Stabilna produkcja mleka. Hodowcy od 17 lat nie zwiększają stada
Warto wspomnieć, że gospodarstwo państwa Kozłowskich w ubiegłym roku zostało wyróżnione nagrodą Polskiej Federacji Hodowców Bydła i Producentów Mleka. Hodowcy znaleźli się bowiem w prestiżowym gronie producentów, którzy uzyskali wydajność sięgającą 10 tysięcy kg mleka, co jest wysokim – jak na ten teren – wynikiem.
– Nauczyliśmy się już tak żywić bydło, aby utrzymywać stały poziom mleczności, z naciskiem na redukowanie kosztów – wyjaśnia Wiesław Kozłowski.
Jak uprawiać słabe gleby i mieć wysokie plony?
Rolnik ma do dyspozycji około 52 ha ziemi.
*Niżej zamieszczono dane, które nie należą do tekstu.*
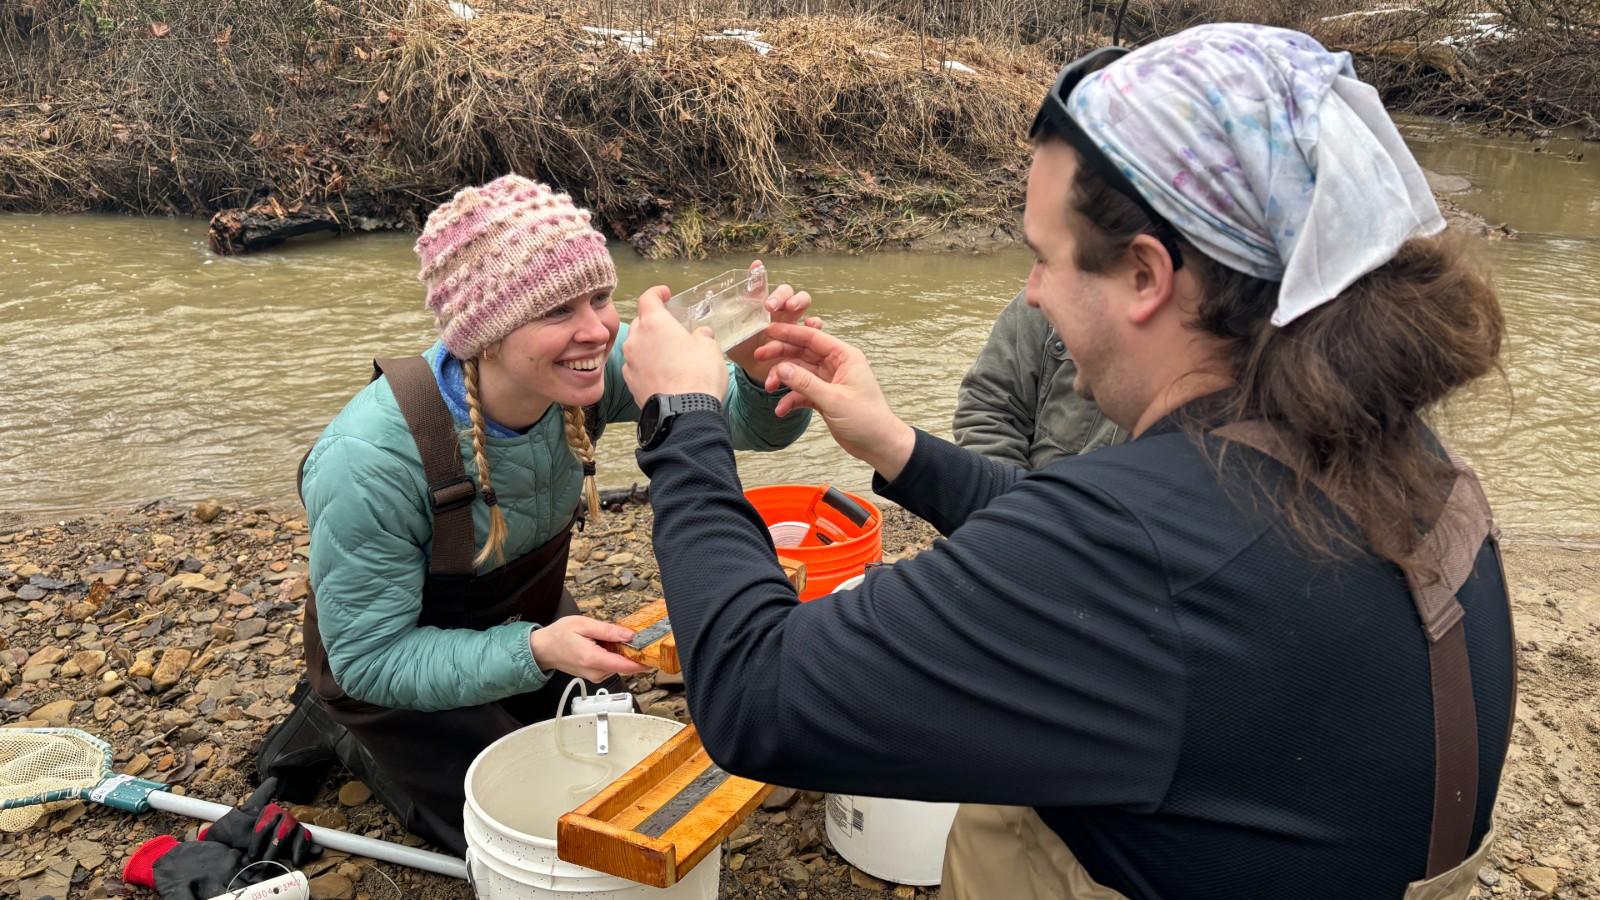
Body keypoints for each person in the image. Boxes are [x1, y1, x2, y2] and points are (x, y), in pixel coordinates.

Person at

Gleby pozostawiają jednak wiele do życzenia, ponieważ w 70% to piachy V i VI klasy, otoczone lasami i jeziorami. Jest trochę klasy IV i torfów.
– Już na jakość gleb nie narzekam. Mam to co mam i muszę wyprodukować na nich jak najwięcej dobrej jakości paszy. Przez lata nauczyłem się je uprawiać i naprawdę mamy zadowalające plony. Jak człowiek nauczy się z takimi glebami postępować i ma odpowiedni sprzęt, to one się odwdzięczą. Oczywiście muszę bardzo szczegółowo zaplanować strukturę zasiewów i decydować, co sieję u siebie, co opłaci mi się kupić. I tak np. uprawiam 10 ha kukurydzy na kiszonkę, a plon z kolejnych 5 ha kupuję od sąsiada. Siejąc 10 ha pszenicy i pszenżyta, bardziej zależy nam na słomie, a ziarno jest tylko wartością dodaną. Przy moim areale, jeżeli zależałoby mi na ziarnie, to wolałbym je kupić, bo dla nas cenniejsza jest słoma – wylicza hodowca.
Pozostały areał gospodarstwa zajmują trawy. Są to zazwyczaj gotowe mieszanki przystosowane do gleb z firm Sowul & Sowul, DSV, czy innych wiodących producentów. W tym sezonie – jak przyznał gospodarz – zakupił trochę tańszej mieszanki, nie do końca sprawdzonego pochodzenia i niestety dziś wie, że był to błąd. Dlatego przestrzega, że nie ma co kombinować, by było tanio i dobrze, bo teraz musi doprowadzić to pole do porządku i wysiać dobrą sprawdzoną mieszankę traw.